In physics, mechanics and engineering, an adiabatic shear band is one of the many mechanisms of failure that occur in metals and other materials that are deformed at a high rate in processes such as metal forming, machining and ballistic impact. Adiabatic shear bands are usually very narrow bands, typically 5-500 μm wide and consisting of highly sheared material. Adiabatic is a thermodynamic term meaning an absence of heat transfer – the heat produced is retained in the zone where it is created. (The opposite extreme, where all heat that is produced is conducted away, is isothermal.)

Deformation
It is necessary to include some basics of plastic deformation to understand the link between heat produced and the plastic work done. If we carry out a compression test on a cylindrical specimen to, say, 50% of its original height, the stress of the work material will increase usually significantly with reduction. This is called ‘work hardening’. During work hardening, the micro-structure, distortion of grain structure and the generation and glide of dislocations all occur. The remainder of the plastic work done – which can be as much as 90% of the total, is dissipated as heat.

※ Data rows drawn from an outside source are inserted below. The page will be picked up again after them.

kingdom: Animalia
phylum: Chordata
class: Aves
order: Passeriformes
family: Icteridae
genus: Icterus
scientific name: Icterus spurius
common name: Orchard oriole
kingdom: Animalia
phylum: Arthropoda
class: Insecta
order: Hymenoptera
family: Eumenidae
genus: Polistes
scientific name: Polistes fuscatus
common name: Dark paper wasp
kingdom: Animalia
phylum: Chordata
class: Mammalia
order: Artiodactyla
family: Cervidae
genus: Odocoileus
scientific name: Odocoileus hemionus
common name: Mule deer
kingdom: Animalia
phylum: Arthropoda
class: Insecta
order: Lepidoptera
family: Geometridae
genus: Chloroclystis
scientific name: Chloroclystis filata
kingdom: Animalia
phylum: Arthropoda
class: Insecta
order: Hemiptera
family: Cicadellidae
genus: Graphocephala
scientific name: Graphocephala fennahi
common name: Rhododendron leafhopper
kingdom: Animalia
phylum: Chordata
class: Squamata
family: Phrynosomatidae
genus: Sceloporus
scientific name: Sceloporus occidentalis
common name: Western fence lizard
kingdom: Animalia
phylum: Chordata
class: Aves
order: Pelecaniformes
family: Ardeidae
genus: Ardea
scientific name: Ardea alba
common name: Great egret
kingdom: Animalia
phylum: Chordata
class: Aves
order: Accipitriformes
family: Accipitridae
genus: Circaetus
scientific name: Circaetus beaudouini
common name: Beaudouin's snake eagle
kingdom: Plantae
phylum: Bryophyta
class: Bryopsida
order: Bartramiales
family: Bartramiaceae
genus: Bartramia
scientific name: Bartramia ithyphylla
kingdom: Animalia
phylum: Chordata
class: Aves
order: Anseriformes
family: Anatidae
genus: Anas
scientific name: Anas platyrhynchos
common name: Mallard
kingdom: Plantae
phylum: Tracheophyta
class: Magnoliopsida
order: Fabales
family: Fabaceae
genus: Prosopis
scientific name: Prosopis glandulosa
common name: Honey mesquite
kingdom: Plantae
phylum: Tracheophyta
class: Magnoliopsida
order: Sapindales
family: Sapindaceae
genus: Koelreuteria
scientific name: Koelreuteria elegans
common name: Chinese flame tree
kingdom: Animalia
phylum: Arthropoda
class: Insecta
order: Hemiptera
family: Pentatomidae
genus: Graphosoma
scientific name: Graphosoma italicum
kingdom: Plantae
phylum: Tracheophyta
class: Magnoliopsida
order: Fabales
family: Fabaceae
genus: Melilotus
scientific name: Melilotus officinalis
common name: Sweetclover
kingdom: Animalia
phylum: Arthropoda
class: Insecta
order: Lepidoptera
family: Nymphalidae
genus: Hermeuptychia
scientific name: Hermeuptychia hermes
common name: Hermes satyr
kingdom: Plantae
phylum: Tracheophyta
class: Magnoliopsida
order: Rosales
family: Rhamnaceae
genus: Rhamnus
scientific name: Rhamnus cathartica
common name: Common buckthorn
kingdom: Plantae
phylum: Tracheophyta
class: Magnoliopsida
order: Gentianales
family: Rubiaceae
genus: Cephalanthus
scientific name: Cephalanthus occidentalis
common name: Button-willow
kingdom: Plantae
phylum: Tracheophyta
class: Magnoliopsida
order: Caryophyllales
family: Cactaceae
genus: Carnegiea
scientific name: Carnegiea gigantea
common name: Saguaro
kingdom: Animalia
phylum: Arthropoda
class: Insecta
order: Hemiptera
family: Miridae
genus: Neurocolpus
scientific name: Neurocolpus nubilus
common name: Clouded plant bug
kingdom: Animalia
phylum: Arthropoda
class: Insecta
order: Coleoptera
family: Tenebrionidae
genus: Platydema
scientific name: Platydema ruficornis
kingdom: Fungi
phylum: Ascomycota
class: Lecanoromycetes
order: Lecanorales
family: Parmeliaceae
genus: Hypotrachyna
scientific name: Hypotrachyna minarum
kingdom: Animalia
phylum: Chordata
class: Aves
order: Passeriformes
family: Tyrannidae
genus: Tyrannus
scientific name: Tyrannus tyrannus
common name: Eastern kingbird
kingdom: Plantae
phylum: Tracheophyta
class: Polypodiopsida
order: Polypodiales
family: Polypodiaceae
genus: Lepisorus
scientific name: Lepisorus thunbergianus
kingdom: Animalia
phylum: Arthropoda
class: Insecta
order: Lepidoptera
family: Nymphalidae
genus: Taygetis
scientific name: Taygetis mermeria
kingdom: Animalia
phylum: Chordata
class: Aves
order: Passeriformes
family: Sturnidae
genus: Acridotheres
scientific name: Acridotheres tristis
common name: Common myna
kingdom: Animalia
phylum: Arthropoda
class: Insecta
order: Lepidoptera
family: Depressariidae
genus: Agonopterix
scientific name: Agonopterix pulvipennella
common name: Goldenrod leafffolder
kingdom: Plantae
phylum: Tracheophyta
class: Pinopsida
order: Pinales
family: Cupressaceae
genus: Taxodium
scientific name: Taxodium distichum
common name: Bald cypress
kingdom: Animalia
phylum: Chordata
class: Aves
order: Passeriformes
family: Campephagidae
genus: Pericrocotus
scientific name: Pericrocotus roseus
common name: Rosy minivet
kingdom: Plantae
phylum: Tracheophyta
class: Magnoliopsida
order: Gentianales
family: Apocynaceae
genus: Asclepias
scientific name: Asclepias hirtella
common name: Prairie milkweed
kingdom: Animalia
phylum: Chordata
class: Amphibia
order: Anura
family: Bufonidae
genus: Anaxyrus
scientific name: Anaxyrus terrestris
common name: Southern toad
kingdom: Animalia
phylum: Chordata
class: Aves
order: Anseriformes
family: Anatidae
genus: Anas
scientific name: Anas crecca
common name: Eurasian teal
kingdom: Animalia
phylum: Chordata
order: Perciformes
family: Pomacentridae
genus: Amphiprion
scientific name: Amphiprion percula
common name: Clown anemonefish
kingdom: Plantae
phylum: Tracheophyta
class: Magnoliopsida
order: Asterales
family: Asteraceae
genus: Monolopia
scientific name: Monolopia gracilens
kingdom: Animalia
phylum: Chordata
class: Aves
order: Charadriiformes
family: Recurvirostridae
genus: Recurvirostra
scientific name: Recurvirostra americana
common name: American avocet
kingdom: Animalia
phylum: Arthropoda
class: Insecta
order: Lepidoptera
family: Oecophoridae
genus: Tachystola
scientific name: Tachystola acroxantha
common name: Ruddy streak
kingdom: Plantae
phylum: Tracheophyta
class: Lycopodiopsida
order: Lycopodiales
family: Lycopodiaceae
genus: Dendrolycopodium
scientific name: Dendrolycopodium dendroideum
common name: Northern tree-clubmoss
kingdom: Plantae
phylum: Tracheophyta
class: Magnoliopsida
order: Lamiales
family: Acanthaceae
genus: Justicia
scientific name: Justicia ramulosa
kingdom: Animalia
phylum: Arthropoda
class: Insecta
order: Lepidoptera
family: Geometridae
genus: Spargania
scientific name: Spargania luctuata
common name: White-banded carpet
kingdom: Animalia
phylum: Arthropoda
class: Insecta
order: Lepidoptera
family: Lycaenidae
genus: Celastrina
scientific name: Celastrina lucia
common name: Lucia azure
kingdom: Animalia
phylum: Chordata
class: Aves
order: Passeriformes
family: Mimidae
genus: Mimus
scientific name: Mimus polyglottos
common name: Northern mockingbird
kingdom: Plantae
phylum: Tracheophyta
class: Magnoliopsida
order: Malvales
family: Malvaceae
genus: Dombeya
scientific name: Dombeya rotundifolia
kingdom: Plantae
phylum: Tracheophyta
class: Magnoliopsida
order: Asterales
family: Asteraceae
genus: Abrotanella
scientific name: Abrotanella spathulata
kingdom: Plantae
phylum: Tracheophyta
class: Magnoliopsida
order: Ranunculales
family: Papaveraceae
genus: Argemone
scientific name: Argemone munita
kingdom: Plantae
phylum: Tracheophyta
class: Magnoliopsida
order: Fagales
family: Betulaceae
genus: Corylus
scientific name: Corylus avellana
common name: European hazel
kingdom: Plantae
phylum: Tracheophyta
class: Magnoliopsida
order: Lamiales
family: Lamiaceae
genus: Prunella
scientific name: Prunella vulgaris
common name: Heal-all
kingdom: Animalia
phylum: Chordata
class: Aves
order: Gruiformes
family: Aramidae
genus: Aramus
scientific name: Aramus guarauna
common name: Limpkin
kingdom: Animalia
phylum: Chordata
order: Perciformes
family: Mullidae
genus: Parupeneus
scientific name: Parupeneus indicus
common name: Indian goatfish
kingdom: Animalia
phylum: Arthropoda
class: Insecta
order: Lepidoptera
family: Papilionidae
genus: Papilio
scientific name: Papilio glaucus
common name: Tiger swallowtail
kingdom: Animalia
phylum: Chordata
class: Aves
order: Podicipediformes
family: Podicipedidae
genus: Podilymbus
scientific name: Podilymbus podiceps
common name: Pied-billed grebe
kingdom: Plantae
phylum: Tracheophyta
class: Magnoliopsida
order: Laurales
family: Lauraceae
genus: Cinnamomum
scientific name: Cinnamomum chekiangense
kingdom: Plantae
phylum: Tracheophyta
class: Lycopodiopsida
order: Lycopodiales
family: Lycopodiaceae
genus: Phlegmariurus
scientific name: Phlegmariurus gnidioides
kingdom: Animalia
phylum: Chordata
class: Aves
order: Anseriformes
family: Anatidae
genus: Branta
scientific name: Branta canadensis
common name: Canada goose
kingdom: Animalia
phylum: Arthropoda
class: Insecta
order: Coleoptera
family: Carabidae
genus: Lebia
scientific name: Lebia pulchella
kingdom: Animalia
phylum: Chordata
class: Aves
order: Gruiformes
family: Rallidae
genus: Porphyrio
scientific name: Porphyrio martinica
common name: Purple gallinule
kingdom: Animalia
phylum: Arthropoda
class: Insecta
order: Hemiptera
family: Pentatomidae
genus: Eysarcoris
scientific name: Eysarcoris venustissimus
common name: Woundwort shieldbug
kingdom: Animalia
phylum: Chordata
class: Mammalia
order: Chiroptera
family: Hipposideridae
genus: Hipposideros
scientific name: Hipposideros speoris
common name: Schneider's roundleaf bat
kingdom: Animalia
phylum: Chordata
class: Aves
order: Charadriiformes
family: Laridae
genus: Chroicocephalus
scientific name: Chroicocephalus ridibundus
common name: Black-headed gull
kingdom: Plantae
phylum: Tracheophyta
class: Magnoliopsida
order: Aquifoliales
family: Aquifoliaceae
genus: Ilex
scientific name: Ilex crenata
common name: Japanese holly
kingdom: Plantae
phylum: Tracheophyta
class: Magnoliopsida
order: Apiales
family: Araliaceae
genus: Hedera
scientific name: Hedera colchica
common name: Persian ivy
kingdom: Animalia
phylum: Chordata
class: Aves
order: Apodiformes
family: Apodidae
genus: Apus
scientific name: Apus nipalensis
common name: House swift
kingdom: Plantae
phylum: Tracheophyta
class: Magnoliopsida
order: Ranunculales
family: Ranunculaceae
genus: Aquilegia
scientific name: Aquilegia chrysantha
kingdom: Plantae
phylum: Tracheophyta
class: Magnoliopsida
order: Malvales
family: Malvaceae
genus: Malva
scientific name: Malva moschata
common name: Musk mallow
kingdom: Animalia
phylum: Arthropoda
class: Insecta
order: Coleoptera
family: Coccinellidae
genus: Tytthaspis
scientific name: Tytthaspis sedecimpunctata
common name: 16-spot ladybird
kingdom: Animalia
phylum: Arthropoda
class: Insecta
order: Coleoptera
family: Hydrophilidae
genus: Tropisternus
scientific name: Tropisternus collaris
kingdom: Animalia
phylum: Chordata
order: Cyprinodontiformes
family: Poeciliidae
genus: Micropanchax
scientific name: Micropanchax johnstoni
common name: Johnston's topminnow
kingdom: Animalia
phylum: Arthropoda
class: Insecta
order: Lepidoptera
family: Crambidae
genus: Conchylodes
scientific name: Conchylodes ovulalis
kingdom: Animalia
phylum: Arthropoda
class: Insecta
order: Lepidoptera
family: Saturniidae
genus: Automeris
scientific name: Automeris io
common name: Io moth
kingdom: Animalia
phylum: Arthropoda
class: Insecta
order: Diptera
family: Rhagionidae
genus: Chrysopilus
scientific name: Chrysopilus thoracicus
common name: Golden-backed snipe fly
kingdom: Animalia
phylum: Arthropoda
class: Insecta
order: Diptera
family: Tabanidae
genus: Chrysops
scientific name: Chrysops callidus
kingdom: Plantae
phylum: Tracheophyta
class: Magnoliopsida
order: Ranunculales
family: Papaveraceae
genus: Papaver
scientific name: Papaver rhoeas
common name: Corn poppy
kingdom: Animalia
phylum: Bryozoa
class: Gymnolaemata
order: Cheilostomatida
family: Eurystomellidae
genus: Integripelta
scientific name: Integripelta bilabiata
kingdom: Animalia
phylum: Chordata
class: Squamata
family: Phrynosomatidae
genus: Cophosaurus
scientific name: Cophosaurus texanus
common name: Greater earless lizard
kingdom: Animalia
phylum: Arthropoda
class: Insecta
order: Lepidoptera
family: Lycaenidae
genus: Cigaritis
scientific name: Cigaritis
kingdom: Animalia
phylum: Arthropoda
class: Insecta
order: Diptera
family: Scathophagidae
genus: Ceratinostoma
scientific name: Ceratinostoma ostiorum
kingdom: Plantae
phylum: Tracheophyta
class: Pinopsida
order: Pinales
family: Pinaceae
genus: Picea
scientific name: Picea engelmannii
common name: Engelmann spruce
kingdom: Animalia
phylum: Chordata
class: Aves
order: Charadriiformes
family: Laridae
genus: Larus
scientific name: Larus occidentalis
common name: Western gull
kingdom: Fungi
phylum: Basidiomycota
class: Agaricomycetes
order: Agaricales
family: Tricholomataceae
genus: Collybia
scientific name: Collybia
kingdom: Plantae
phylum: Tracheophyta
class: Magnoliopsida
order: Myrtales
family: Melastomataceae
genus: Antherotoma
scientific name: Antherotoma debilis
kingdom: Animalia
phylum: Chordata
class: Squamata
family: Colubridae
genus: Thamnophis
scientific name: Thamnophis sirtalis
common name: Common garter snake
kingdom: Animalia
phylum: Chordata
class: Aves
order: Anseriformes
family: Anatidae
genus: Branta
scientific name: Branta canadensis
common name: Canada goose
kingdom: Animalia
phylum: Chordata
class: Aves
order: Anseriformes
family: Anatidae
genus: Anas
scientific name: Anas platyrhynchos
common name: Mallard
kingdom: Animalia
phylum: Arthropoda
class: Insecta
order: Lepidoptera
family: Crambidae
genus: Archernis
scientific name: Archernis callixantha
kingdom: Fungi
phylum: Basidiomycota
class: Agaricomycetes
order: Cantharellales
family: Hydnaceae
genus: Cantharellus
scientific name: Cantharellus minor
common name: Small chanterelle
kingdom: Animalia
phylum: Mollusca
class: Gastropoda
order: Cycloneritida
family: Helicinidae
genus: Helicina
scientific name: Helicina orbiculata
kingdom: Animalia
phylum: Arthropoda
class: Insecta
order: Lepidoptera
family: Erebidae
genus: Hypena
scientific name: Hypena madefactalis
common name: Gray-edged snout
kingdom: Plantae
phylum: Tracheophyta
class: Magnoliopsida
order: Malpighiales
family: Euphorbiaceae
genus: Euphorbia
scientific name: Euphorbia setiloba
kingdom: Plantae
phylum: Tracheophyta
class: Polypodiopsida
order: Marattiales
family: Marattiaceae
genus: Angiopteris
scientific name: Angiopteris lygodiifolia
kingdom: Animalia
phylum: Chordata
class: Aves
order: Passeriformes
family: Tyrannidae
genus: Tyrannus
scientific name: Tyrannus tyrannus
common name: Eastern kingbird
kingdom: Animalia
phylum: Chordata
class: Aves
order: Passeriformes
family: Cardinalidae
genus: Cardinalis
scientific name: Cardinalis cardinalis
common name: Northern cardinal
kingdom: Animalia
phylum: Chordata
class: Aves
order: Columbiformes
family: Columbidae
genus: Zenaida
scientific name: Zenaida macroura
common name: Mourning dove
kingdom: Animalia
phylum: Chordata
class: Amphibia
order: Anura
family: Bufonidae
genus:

If the plastic deformation is carried out under dynamic conditions, such as by drop forging, then the plastic deformation is localized more as the forging hammer speed is increased. This also means that the deformed material becomes hotter the higher the speed of the drop hammer. Now as metals become warmer, their resistance to further plastic deformation decreases. From this point we can see that there is a type of cascade effect: as more plastic deformation is absorbed by the metal, more heat is produced, making it easier for the metal to deform further. This is a catastrophic effect which almost inevitably leads to failure.

History
The first person to carry out any reported experimental programme to investigate the heat produced as a result of plastic deformation was Henri Tresca in June 1878  Tresca forged a bar of platinum (as well as many other metals); at the moment of forging the metal had just cooled down below red heat. The subsequent blow of the steam hammer, which left a depression in the bar and lengthened it, also reheated it in the direction of two lines in the form of a letter X. So great was this reheating, the metal along these lines was fully restored for some seconds to red heat. Tresca carried out many forging experiments on different metals. Tresca estimated the amount of plastic work converted into heat from a large number of experiments, and it was always above 70%.